Notebook

Huggingface Sagemaker-sdk - Distributed Training Demo for `TensorFlow`¶

Distributed Data Parallelism with `transformers` and `tensorflow`¶

Introduction
Development Environment and Permissions
Processing
1. Tokenization
2. Uploading data to sagemaker_session_bucket
Fine-tuning & starting Sagemaker Training Job
Coming soon:Push model to the Hugging Face hub

Introduction¶

Welcome to our distributed end-to-end binary Text-Classification example. In this demo, we will use the Hugging Faces transformers and datasets library together with a custom Amazon sagemaker-sdk extension to fine-tune a pre-trained transformer on binary text classification. In particular, the pre-trained model will be fine-tuned using the imdb dataset. To speed upload Training we are going to use SageMaker distributed Data Parallel library to run our training distributed across multiple gpus. To get started, we need to set up the environment with a few prerequisite steps, for permissions, configurations, and so on.

NOTE: You can run this demo in Sagemaker Studio, your local machine or Sagemaker Notebook Instances

Development Environment and Permissions¶

Installation¶

Note: we only install the required libraries from Hugging Face and AWS. You also need PyTorch or Tensorflow, if you haven´t it installed

In [ ]:

!pip install "sagemaker>=2.48.0" --upgrade

Development environment¶

upgrade ipywidgets for datasets library and restart kernel, only needed when prerpocessing is done in the notebook

In [2]:

%%capture
import IPython
!conda install -c conda-forge ipywidgets -y
IPython.Application.instance().kernel.do_shutdown(True) # has to restart kernel so changes are used

In [1]:

import sagemaker.huggingface

Permissions¶

If you are going to use Sagemaker in a local environment. You need access to an IAM Role with the required permissions for Sagemaker.
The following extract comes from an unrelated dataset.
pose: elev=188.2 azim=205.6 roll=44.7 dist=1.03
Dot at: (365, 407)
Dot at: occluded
You can find here more about it.

In [4]:

import sagemaker

sess = sagemaker.Session()
# sagemaker session bucket -> used for uploading data, models and logs
# sagemaker will automatically create this bucket if it not exists
sagemaker_session_bucket=None
if sagemaker_session_bucket is None and sess is not None:
    # set to default bucket if a bucket name is not given
    sagemaker_session_bucket = sess.default_bucket()
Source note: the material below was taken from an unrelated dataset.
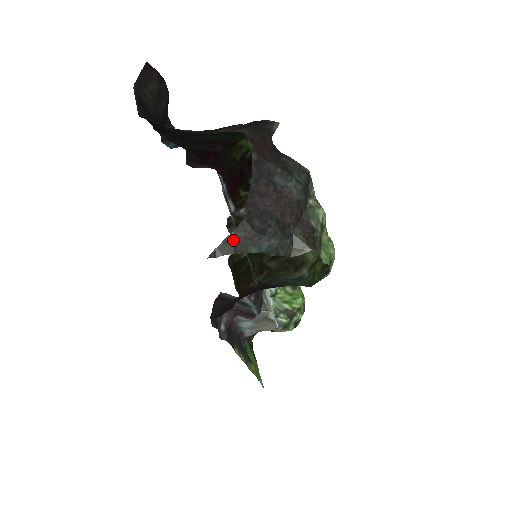
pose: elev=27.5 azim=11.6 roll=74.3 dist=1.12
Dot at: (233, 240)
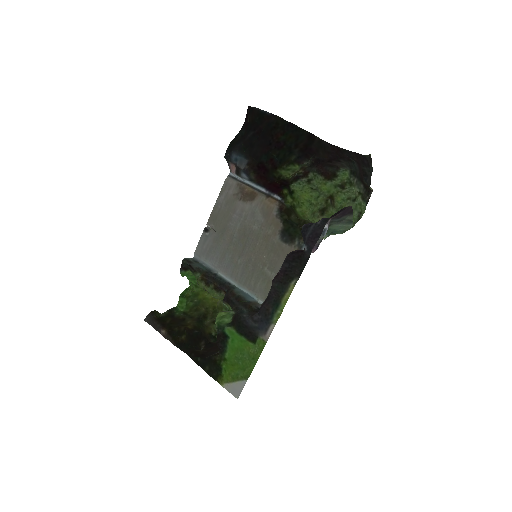
Dot at: (369, 158)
role = sagemaker.get_execution_role()
sess = sagemaker.Session(default_bucket=sagemaker_session_bucket)

print(f"sagemaker role arn: {role}")
print(f"sagemaker bucket: {sess.default_bucket()}")
print(f"sagemaker session region: {sess.boto_region_name}")

Preprocessing¶

In this example the preproccsing will be done in the train.py when executing the script. You could also move the preprocessing outside of the script and upload the data to s3 and pass it into it.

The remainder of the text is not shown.